Required action A:
In the passage on PSEA route planning, what do the blue circles in image number 1 denote?
Required action B:
Reproduce the part of the passage on PSEA route planning between "For Kirkhope Aviation’s" and "within gliding range.", inclusive.

Extract:
^^^^^^^^^^^^^^^^
For Kirkhope Aviation’s operations, a map overlay (a .KMZ file) within AvPlan allows pilots to clearly visualise which routes and areas are suitable for PSEA operations.

Both AvPlan and OzRunways are developing tools that will continue to improve this process. Often altering a route only 5–10 nm off track can drastically increase the number of suitable landing areas available within gliding range.

In image number 1, the blue circles denote nil-wind glide radius from cruise altitude for each suitable landing area. Differing symbols denote each type of landing area, for example, a field, a lit aerodrome and an unlit aerodrome. Even on this relatively remote route between Broken Hill, Innamincka and Birdsville, the aircraft is outside of glide range for only 2 short periods between Innamincka and Birdsville, each much shorter than the 15-minute limit recently mandated under Part 135 for passenger or medical transport (previously there was no time limit). However, limiting time outside of glide range had already been the norm for some operators.
^^^^^^^^^^^^^^^^
Dataset records:
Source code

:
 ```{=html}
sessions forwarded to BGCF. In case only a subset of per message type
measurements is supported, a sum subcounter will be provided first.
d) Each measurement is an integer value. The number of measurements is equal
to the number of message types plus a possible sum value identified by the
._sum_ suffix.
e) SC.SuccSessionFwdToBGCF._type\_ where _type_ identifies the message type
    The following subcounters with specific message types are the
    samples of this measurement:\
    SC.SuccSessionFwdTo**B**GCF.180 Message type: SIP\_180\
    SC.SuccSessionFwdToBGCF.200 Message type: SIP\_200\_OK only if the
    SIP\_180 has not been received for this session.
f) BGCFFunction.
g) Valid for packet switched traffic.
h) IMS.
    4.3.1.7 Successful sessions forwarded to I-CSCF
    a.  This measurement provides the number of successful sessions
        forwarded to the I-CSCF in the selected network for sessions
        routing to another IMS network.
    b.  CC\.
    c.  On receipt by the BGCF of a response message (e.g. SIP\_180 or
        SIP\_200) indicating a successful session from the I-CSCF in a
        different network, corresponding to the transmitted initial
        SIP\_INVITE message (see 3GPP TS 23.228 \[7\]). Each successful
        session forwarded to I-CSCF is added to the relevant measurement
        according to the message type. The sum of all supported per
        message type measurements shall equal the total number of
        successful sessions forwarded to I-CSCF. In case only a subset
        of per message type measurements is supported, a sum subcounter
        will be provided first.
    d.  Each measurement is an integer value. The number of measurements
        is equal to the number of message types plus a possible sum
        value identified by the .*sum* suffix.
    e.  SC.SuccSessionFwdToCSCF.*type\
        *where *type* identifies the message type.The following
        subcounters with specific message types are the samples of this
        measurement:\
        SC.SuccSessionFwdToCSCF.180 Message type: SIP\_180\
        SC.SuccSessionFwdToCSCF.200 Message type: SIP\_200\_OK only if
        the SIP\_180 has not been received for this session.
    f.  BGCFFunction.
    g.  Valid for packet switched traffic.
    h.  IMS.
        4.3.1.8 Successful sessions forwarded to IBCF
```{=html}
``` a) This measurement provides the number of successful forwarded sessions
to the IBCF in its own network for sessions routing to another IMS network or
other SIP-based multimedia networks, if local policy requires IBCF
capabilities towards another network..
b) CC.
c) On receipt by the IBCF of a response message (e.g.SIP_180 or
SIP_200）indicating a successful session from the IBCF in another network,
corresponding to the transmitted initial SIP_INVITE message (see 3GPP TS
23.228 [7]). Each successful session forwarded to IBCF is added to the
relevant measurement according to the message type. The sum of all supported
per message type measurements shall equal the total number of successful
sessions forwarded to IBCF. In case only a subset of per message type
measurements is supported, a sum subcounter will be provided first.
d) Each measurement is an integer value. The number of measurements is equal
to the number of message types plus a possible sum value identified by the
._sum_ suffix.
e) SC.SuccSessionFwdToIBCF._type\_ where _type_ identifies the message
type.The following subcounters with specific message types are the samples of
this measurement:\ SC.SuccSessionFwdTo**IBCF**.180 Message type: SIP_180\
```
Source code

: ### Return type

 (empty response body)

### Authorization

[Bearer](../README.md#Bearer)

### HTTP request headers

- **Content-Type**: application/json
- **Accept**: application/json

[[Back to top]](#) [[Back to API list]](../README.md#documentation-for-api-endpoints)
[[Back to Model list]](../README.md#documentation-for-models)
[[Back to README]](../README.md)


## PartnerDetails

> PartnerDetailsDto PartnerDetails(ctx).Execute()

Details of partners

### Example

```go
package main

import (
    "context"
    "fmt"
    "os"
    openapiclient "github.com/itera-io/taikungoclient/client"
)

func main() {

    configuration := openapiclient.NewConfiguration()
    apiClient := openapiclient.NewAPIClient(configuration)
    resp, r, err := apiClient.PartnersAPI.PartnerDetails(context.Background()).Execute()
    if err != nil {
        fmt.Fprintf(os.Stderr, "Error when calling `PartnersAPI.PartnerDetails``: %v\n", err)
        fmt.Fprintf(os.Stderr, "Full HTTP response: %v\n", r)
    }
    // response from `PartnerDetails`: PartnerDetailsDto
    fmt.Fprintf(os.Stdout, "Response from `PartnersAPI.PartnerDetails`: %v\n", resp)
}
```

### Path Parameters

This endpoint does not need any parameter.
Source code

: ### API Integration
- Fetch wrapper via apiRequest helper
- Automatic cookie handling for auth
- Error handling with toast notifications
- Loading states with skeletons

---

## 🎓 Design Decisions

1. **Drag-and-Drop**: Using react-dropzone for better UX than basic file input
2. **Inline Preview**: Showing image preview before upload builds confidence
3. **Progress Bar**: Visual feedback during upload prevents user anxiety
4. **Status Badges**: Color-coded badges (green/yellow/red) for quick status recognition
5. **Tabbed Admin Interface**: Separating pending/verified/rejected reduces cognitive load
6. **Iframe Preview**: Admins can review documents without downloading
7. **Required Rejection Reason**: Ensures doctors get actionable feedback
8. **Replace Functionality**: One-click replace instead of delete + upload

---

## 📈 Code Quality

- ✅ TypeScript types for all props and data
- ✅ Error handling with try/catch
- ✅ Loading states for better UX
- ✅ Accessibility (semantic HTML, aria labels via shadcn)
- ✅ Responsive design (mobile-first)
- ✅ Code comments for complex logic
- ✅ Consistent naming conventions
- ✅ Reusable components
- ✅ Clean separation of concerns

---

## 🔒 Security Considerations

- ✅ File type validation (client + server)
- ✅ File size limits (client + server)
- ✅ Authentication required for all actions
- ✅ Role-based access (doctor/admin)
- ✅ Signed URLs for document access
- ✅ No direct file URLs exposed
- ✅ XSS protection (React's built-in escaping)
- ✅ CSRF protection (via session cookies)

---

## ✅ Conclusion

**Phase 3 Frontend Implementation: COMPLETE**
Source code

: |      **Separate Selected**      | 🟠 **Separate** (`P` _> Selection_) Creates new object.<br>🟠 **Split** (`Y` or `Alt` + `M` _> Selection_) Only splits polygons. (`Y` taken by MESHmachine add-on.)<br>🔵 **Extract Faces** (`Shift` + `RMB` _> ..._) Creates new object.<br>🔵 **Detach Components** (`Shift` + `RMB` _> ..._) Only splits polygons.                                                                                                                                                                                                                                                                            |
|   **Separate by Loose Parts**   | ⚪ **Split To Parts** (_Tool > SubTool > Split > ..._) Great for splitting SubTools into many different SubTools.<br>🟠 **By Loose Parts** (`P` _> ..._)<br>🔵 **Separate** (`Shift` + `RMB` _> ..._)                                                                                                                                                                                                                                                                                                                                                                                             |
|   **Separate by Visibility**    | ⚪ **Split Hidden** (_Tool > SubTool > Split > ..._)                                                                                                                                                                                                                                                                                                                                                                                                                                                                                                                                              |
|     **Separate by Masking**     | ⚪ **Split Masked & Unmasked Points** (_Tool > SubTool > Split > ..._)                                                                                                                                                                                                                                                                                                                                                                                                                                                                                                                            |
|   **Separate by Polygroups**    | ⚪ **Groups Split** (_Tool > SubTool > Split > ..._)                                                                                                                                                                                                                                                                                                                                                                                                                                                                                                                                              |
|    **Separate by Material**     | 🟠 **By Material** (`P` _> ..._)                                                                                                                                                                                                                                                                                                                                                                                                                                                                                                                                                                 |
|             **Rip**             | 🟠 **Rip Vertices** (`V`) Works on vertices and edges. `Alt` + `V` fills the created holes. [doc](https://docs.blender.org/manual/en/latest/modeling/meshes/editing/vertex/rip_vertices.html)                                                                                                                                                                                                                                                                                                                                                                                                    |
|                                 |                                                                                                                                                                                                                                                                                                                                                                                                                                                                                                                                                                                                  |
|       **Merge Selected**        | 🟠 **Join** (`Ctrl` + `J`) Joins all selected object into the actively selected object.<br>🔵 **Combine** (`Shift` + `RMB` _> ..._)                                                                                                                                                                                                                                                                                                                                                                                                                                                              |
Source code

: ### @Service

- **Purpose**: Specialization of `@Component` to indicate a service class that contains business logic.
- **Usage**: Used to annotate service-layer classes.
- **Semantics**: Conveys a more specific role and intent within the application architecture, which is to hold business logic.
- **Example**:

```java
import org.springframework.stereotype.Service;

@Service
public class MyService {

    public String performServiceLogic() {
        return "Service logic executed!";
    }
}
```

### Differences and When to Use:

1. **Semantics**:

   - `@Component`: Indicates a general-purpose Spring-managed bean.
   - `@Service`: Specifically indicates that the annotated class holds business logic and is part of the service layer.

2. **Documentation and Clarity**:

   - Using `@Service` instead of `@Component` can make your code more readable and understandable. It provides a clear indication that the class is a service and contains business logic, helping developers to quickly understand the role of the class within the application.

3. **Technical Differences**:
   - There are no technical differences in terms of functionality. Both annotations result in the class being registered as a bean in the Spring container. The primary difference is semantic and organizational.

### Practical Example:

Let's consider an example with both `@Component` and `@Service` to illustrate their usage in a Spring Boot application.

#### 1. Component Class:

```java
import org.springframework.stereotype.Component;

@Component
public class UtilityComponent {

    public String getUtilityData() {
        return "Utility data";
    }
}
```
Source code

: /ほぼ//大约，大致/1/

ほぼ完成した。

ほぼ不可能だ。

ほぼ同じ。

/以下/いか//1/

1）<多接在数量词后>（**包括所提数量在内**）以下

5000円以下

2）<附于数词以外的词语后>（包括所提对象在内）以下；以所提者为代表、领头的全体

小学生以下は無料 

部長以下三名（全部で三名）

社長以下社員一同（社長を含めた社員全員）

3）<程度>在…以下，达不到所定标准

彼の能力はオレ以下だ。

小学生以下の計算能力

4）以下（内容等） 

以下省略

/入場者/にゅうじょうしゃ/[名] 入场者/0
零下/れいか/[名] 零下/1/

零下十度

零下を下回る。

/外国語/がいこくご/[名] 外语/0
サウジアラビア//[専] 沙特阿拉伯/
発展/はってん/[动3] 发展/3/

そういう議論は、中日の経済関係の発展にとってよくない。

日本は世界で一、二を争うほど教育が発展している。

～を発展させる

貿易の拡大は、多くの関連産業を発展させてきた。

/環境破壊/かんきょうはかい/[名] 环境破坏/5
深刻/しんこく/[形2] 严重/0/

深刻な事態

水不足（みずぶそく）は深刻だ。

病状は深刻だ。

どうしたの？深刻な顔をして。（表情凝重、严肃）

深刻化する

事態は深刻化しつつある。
^^^^^^^^^^^^^^^^
Written reply A:
They denote the nil-wind glide radius from cruise altitude for each suitable landing area.

Written reply B:
For Kirkhope Aviation’s operations, a map overlay (a .KMZ file) within AvPlan allows pilots to clearly visualise which routes and areas are suitable for PSEA operations.

Both AvPlan and OzRunways are developing tools that will continue to improve this process. Often altering a route only 5–10 nm off track can drastically increase the number of suitable landing areas available within gliding range.